When turning sixty, Archie had decided to stop looking for love. It had brought him nothing but trouble and preferred to live in peace in his farm, surrounded by helpers and workers that liked his company and that sometimes talked to him about the problems they had or about general issued that everyone had on their mind. Of course, he still liked to look at women but he had no intention of taking any of them as a bride.

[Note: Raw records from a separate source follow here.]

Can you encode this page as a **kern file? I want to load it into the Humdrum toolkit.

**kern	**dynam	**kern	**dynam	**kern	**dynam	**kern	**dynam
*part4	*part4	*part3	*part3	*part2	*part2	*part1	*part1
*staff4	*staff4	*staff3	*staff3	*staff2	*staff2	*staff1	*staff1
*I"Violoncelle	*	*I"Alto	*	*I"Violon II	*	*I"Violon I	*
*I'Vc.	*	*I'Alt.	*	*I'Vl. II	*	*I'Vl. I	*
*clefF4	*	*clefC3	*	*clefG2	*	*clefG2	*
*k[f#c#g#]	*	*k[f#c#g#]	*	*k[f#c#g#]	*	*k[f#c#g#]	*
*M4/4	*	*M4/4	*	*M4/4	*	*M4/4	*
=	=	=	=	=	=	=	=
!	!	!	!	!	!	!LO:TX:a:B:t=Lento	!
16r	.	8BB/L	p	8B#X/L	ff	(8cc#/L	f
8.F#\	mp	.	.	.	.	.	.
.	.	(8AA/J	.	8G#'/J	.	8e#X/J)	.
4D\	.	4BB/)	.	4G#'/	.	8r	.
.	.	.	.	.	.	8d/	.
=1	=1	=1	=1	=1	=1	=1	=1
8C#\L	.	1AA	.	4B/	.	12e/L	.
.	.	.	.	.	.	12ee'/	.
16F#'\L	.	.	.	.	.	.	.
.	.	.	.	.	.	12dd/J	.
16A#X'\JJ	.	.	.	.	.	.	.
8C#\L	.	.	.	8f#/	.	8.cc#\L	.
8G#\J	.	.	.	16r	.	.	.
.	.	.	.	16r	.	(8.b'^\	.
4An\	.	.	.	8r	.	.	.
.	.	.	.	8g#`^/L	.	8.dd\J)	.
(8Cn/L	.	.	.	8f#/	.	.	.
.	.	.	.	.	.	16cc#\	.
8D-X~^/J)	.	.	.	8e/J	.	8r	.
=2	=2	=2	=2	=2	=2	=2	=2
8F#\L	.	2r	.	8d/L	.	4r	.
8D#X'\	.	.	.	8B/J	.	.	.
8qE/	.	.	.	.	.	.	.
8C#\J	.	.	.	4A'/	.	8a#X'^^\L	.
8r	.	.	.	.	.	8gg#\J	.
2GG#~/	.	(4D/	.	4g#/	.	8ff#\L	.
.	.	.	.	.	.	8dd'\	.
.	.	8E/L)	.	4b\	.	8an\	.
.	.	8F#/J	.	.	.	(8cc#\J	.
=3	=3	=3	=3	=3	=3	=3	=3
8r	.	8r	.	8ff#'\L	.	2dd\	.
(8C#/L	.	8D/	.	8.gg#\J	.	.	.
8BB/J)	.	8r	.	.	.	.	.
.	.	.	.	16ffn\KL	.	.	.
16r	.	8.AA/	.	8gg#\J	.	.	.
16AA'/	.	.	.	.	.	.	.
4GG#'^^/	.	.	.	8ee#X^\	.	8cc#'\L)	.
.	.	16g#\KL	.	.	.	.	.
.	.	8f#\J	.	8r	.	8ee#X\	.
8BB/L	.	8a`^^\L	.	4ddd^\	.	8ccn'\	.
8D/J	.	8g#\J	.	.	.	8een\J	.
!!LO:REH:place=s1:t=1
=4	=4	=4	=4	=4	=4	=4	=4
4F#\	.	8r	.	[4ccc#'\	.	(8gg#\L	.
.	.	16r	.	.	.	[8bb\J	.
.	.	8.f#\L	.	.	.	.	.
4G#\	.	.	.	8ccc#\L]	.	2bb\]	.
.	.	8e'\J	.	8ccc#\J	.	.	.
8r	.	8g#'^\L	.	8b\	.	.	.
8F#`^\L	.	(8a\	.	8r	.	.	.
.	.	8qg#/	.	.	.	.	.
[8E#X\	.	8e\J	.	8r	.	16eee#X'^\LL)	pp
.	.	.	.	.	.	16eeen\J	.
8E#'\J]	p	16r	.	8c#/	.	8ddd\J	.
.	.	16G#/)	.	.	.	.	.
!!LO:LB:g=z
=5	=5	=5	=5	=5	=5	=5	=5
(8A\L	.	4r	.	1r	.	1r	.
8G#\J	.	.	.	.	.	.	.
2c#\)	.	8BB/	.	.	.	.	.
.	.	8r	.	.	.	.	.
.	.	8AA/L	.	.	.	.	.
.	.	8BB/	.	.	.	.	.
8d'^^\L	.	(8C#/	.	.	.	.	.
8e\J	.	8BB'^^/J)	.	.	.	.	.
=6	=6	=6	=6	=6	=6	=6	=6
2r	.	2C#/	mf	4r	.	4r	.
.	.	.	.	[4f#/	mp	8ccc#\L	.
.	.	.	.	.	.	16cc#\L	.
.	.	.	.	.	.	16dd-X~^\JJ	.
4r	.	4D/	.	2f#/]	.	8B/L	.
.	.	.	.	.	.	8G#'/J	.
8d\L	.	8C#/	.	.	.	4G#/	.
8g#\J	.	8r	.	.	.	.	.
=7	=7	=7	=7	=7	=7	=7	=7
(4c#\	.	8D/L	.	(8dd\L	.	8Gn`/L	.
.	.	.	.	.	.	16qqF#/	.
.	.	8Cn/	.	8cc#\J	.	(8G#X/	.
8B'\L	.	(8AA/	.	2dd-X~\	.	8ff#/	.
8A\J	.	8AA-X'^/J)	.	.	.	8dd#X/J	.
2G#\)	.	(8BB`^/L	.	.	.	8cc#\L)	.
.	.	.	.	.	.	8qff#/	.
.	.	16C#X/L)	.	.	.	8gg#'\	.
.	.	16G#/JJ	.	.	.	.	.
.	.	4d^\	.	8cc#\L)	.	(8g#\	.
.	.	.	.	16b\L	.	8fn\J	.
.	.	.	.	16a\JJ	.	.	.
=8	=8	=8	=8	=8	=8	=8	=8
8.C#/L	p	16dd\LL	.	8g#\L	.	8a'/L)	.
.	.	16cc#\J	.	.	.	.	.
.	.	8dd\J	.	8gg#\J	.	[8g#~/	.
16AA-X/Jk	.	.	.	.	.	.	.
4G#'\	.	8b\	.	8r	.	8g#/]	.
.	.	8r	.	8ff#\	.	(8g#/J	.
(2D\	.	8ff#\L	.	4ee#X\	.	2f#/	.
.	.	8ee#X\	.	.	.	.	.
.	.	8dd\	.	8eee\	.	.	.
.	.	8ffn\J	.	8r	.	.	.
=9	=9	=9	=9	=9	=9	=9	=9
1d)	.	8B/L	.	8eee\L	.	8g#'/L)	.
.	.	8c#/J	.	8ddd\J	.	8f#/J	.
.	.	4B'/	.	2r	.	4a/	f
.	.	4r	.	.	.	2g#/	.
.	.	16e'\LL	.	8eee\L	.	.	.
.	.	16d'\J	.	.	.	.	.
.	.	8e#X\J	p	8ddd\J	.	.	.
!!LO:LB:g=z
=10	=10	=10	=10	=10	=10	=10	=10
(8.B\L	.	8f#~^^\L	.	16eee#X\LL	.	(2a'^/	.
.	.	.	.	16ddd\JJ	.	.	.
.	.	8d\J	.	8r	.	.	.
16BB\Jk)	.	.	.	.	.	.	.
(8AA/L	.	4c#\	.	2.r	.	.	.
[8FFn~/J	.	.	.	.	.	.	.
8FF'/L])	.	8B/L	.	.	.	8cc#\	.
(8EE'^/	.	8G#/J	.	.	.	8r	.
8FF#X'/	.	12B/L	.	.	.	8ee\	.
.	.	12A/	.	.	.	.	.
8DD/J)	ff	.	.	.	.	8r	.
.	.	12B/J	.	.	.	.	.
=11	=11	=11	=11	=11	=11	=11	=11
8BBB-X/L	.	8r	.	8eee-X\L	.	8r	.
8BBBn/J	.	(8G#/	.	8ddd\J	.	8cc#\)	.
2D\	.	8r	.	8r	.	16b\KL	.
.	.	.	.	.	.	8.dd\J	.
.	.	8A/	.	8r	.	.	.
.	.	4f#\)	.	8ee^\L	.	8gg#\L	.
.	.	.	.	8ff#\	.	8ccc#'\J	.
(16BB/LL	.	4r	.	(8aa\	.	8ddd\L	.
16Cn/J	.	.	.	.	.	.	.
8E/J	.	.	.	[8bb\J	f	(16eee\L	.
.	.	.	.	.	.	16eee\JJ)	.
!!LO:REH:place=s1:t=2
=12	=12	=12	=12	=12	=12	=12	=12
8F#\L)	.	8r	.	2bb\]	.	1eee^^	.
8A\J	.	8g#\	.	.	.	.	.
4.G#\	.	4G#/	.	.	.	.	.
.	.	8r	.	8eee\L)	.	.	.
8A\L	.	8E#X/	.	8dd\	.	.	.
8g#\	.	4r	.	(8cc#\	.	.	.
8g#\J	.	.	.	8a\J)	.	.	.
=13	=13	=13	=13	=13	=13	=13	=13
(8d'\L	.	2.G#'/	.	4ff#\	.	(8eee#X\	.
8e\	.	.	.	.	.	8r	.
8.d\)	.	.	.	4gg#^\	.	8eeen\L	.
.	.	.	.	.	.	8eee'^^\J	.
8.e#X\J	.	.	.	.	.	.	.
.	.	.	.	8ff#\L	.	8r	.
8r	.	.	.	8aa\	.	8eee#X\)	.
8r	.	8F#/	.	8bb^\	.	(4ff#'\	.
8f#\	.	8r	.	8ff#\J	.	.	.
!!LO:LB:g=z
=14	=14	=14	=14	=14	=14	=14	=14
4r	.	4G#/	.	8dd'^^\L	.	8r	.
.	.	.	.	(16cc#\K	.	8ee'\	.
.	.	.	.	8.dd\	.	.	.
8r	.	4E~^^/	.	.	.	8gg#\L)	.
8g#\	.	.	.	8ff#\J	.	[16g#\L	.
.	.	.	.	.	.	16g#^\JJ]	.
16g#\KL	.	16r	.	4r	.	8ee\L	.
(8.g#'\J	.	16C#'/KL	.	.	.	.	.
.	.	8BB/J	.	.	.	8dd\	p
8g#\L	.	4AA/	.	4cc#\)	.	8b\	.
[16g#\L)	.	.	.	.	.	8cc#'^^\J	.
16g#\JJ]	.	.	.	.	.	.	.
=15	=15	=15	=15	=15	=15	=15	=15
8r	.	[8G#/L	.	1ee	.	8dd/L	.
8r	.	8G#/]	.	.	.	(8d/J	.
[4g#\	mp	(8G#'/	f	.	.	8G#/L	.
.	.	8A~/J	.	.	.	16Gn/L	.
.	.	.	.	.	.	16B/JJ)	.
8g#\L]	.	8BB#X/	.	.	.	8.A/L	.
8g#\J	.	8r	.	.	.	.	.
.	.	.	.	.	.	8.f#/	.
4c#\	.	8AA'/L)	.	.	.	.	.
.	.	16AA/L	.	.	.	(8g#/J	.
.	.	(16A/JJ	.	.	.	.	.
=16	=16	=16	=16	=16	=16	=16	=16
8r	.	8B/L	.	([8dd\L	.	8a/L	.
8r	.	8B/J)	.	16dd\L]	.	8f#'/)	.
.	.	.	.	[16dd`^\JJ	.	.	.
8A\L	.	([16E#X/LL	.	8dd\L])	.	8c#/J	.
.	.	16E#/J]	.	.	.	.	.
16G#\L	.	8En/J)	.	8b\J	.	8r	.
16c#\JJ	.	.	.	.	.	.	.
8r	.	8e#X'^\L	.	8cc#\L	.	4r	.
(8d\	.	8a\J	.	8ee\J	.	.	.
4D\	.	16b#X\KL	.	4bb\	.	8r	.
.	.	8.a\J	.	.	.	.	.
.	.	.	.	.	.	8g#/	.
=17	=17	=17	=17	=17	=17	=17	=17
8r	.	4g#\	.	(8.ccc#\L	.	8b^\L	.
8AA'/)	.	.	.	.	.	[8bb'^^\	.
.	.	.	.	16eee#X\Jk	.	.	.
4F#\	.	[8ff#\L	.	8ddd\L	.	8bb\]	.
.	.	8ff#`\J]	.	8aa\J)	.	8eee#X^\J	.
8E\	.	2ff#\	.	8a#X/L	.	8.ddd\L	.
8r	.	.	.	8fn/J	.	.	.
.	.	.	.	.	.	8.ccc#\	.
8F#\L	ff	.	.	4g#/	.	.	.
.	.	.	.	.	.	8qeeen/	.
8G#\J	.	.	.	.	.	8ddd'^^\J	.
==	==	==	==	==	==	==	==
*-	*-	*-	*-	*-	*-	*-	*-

Anyway, he thought his looks had passed, being a thing of his early days so even if he wanted; looking for a companion would be very difficult.

 The thing that made him happier than anything else was walking his farm, seeing the workers do their job and feeling the scent of so many fruits. He would take a small bag with him and walk to the edge of the farm, which now reached a cliff overlooking the sea. He would sit there and take out of his bag a bottle of orange juice and picture of his parents. He always remembered the first time they came here and knew how proud they both were of what he had done with his life. The way they looked all over was like seeing children in a candy store, in a really huge candy store.


 He realized that precisely was the greatest achievement of his life. Not the farm itself, not his children or the millions of dollars won with the fruits and the juices, not even all that he owned. It was the fact that he made his parents proud and happy. It should be every son or daughter’s goal to make their parents smile and he knew he had achieved that. Unfortunately, he would never get to be proud of his children, as he didn’t even know them. He regretted it for a long time but then, he just didn’t care.